### INSTRUCTIONS FOR THE TASK:
Please write the next part of the passage that discusses how the GEDI compares with the SDQ and DESK for preschool children, picking up after its final sentence. The entries that follow it are separate from this passage.

=== EXCERPTED PASSAGE ===

Significant negative correlations between two domains of the SDQ (i.e., SOC and EMO) with comparable domains in the GEDI indicate acceptable concurrent validity. Significant positive correlations of GEDI domains with corresponding DESK domains (all
p-value < 0.05) indicate good validity in younger children who comprised a majority of the subsample (74%,
n = 29), whereas older children had very low and in some cases negative correlations in half of the corresponding DESK domains (5/11). We attribute this either to the small sample size of older children, or to the fact that those DESK domains mainly include group performance tasks while GEDI items are based on teacher report [
39].
Results from Bland-Altman plots show good to moderate agreement between the GEDI and SDQ/DESK, though with some variation aross the distribution of scores. This was expected, as the measures capture constructs that are similar but not identical. For SDQ, agreement values are derived from the total sample. Acceptable agreement only in the highest scores of GEDI-SDQ domain pairs might be related to scorings in the higher ranges of the latent constructs as shown in the density plots. Furthermore, based on the mean differences, preschool teachers tended to underestimate younger children’s development (age groups 3 and 4 years) and to overestimate older children’s development (age groups five and 6 years) with the GEDI compared to assessments applying the SDQ. This finding suggests that GEDI assessment in Germany should be administered using age-specific questionnaires. In the small subsample in which DESK was administered, we found similar results, except for domain pair GEMO/PHY_3, where the mean difference for three-year-olds was near zero and for four-year-olds was almost half a standard deviation below zero. This inconsistency might be attributed to methodological discrepancies and should be interpreted with caution. Taken together, these findings suggest that further adaptation will be necessary for future use of the GEDI, especially for enabling valid measurement of development in middle and lower score ranges of the latent construct.
Despite a factor structure very similar to the one reported for the EDI [
51] (16 instead of 15 factors/subdomains), we observed loadings that were generally lower. This might be due to a smaller sample size of and to a younger mean age in our sample. Therefore, a future study to confirm convergent validity of an adapted GEDI should try to achieve a larger sample and a more uniform age distribution.
Sample distribution compared to representative data
The density plots reveal distributions as expected in the domains PHY, SOC, EMO and COM. For the domain PHY (also containting items that cover the general state of health and motor abilities of children) our results are in line with national statistics on the general health status of children in this age range [
61], in which 57.1, 38.6 and 4.3% report having a very good, good or poor health status, respectively. Another nationally representative study reported, that 5 to 11% of preschool children have noticeable problems in their motor development [
62]. This statistic is consistent with findings in our sample, in which a majority of children (> 90%) scored in the upper range of the specific latent trait continuum (right-skewed distribution).
Further, around 17% of children in Germany are affected by psychological health issues [
61,
63]. This in consistent with our results from domains SOC and EMO, in which approximately 75% of our sample scored higher than 8.7 and 6.8, respectively.
For COM, only 10% scored below 5 in our sample, a finding consistent with representative monitoring data, in which 3 to 16% of children showed difficulties in the development of communication skills such as vocabulary, speech comprehension, articulation, and oral fluency [
64].

=== RECORD EXTRACTS ===

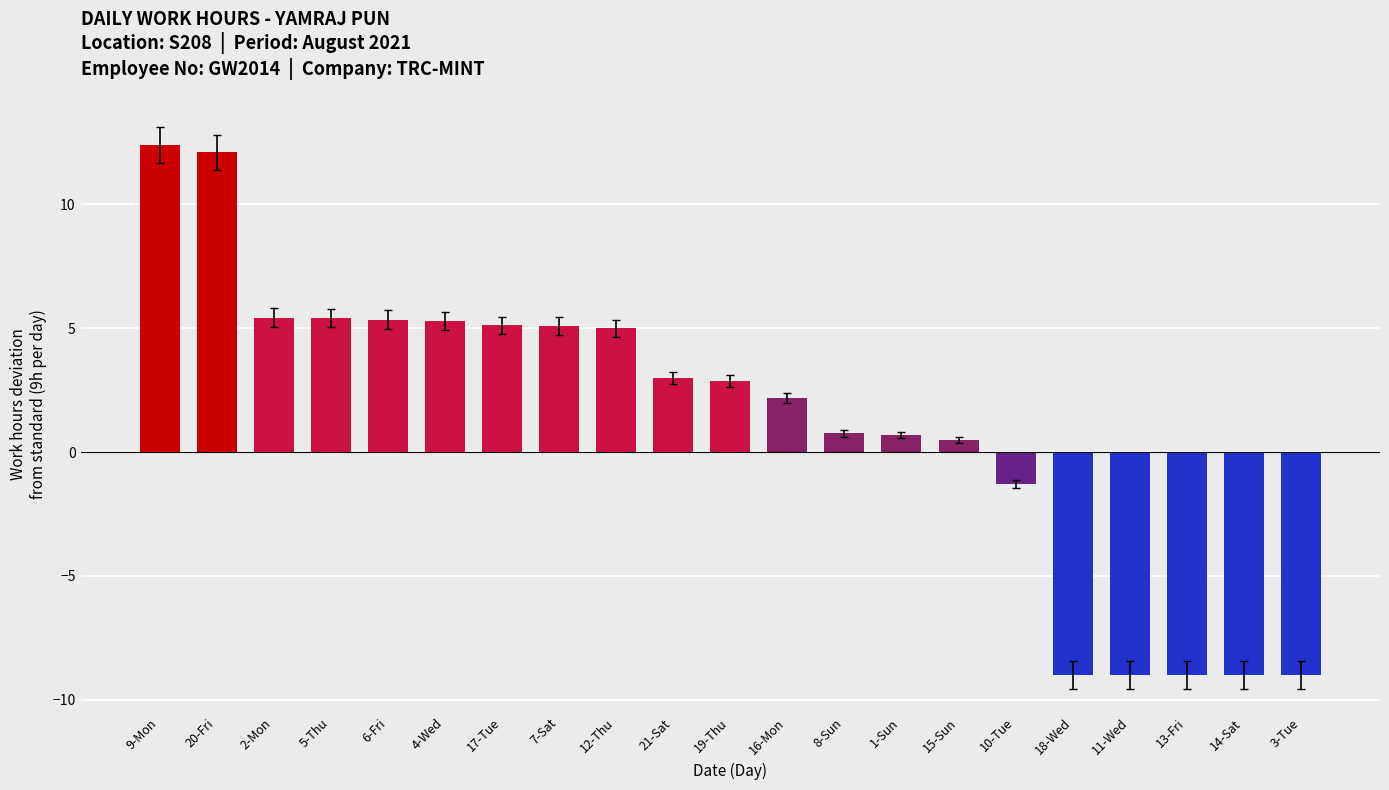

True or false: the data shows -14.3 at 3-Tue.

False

===
=== RECORD EXTRACTS ===

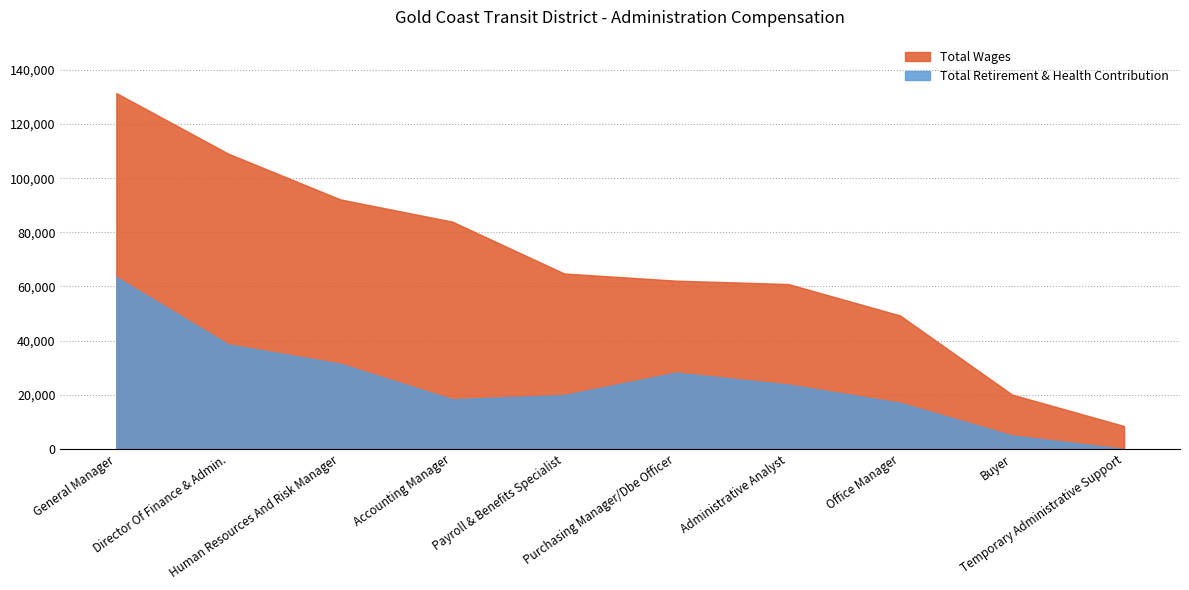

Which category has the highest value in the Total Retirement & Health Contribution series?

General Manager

===

### ANSWER BELOW:
For the domain LAN, the picture is different: If we had used the score threshold applied in the report of the original EDI, 50% of the children would have scored below 5 and would have been identified as vulnerable. Report from previous study conducted in Germany, however, suggests that only 20.7% showed deficits in languge and cognitive development [
12]. We interpret this as a lack of contextual appropriateness of several items in the domain LAN, as discussed previously.
Opportunities and barriers of the current version of the GEDI
Our results show that the GEDI was acceptable in the German preschool setting, most items were valid and thus, with further adaptations the GEDI promises to offer a useful tool for monitoring child development at the popoulation level in Germany [
31]. In terms of detecting developmentally delayed children, one of the biggest advantages of the GEDI is that it is designed for teacher proxy reports, which makes assessment independent from parental availability related to language barriers or other factors. Moreover, the instrument allows the preschool teacher to reflect on the development of the individual child. If concerns regarding development delay arise from the GEDI assessment, preschool teachers are well-positioned to determine the relevance of the issue for a specific child in question given their own professional capacity.
Cut-off scores to determine vulnerability rates for German preschoolers would have to be generated with a contextually appropriate version of the GEDI adapted to the context in the ways we describe.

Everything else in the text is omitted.